The present invention relates generally to magnetic resonance (MR) imaging and, more particularly, to a method of image artifact reduction using nearest-neighbor phase correction.
When a substance such as human tissue is subjected to a uniform magnetic field (polarizing field B0), the individual magnetic moments of the spins in the tissue attempt to align with this polarizing field, but precess about it in random order at their characteristic Larmor frequency. If the substance, or tissue, is subjected to a magnetic field (excitation field B1) which is in the x-y plane and which is near the Larmor frequency, the net aligned moment, or “longitudinal magnetization”, Mz, may be rotated, or “tipped”, into the x-y plane to produce a net transverse magnetic moment Mt. A signal is emitted by the excited spins after the excitation signal B1 is terminated and this signal may be received and processed to form an image.
When utilizing these signals to produce images, magnetic field gradients (Gx, Gy, and Gz) are employed. Typically, the region to be imaged is scanned by a sequence of measurement cycles in which these gradients vary according to the particular localization method being used. The resulting set of received NMR signals are digitized and processed to reconstruct the image using one of many well known reconstruction techniques.

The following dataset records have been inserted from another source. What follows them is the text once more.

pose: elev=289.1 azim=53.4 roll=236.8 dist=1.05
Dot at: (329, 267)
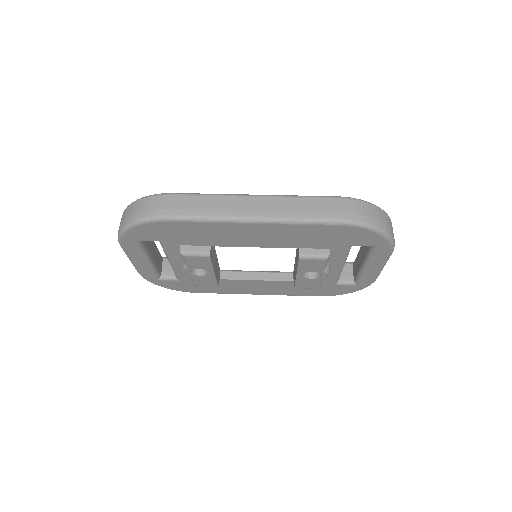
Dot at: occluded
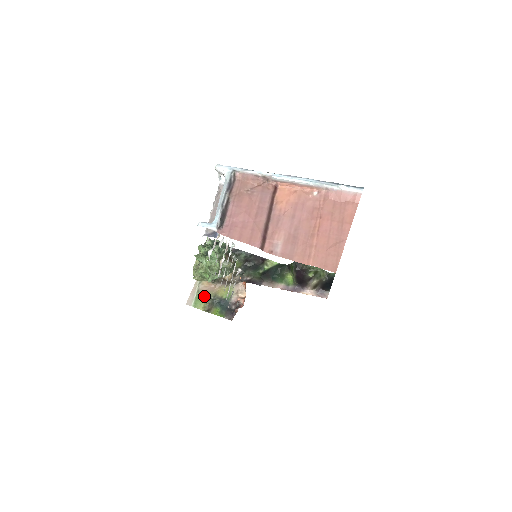
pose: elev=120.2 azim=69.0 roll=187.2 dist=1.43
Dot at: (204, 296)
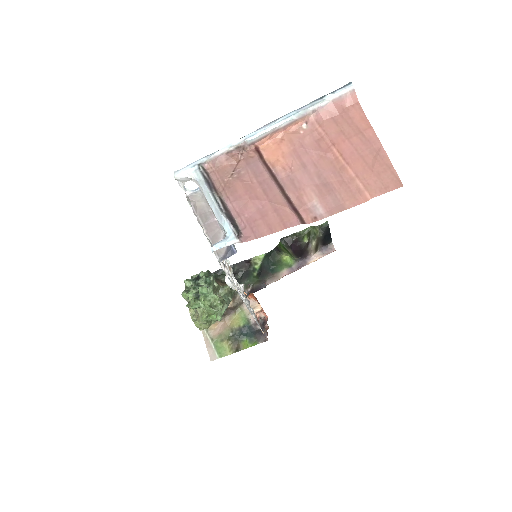
Dot at: (222, 339)
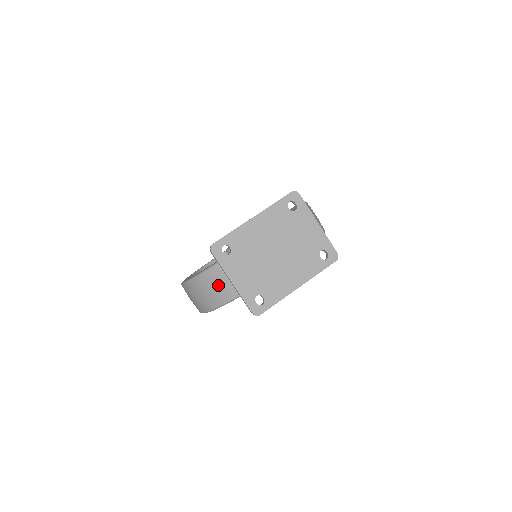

Echo Planar Imaging (EPI) is used for many MR imaging applications, including Diffusion Weighted Imaging (DWI), Diffusion Tensor Imaging (DTI), and functional Magnetic Resonance Imaging (fMRI), because of its ability to rapidly acquire diagnostic images. Echo Planar Imaging relies upon bi-polar magnetic gradient fields to acquire MR data. More particularly, EPI is a rapid imaging technique that records an entire image in a repetition interval or TR period. An EPI pulse sequence is generally characterized by a 90° slice selective RF pulse that is applied in conjunction with a slice selection gradient. An initial phase encoding gradient pulse and an initial frequency encoding gradient pulse is used to position spins at a corner of k-space, the matrix that is used to define the relative position of acquired signals along a phase encoding and a frequency encoding direction. A 180° pulse is then applied. Typically, this 180° pulse is not slice selective. The phase and frequency encoding directions are then cycled using phase encoding and readout pulses so as to transverse k-space. In this regard, a frequency encoding gradient follows a phase encoding gradient to record a time signal. Another phase encoding gradient is then applied followed by a reverse polarity frequency gradient during which another time signal is recorded. This cycling continues until k-space is filled. Because k-space can be rapidly traversed in this fashion, images can be acquired at a rate tantamount to video rates, e.g. 15–30 images per second, or faster.

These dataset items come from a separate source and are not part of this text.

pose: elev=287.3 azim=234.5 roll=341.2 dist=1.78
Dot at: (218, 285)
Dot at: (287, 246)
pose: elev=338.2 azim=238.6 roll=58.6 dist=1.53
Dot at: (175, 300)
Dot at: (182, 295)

EPI has been successfully used for a number of clinical applications, and is particularly useful in studies involving the human brain. DWI and DTI are imaging sequences that can be used to obtain useful diagnostic information, e.g. localization of areas damaged by ischemia or hemorrhagic stroke, creation of anisotropic diffusion coefficient (ADC) maps, enhanced anisotropic diffusion coefficient (eADC) maps, and tractography images.
Another important EPI application is fMRI of the brain. Brain fMRI is an imaging technique that relates functional activity occurring in specific locations of the brain to various stimuli, such as speech, motor functions, or visual stimulus. With fMRI it is possible to measure momentary increases in blood flow to specific thought or motor control centers that occur in response to a stimulus. For example, in response to movement of the right index finger, a rapid momentary increase in blood circulation of the specific part of the brain controlling finger movement occurs. Such an increase in blood circulation also yields an increase in oxygen which is paramagnetic and thus affects spin-lattice and spin-spin relaxation times of local brain tissues. These differences in relaxation times manifest themselves as variations in image contrast and can then be exploited with EPI to measure brain function.
A drawback of EPI is that phase errors that lead to image artifacts when not removed from the raw data may be introduced during data acquisition. EPI sequences use a single RF pulse followed by multiple data acquisition windows to encode multiple frames of MR data per RF excitation. While this speeds the rate of data collection, EPI data contains phase errors that result in “Nyquist” ghosting in the phase encoding direction. For a single-shot EPI data collection, Nyquist ghosting manifests itself as an artifact resembling the original image shifted and split in the phase direction.
A number of processes have been developed to correct for these phase errors. Known processes are predicated upon the acquisition of non-phase-encoded reference data, determining phase errors in the reference data, and correcting phase-encoded data based on the phase errors present in the reference data. While these processes have been fruitful in reducing phase errors in EPI, there still remains a need for further improvement in phase error reduction with EPI.
It would therefore be desirable to have a system and method capable of correcting phase errors in EPI acquired MR data to reduce image artifacts in reconstructed images.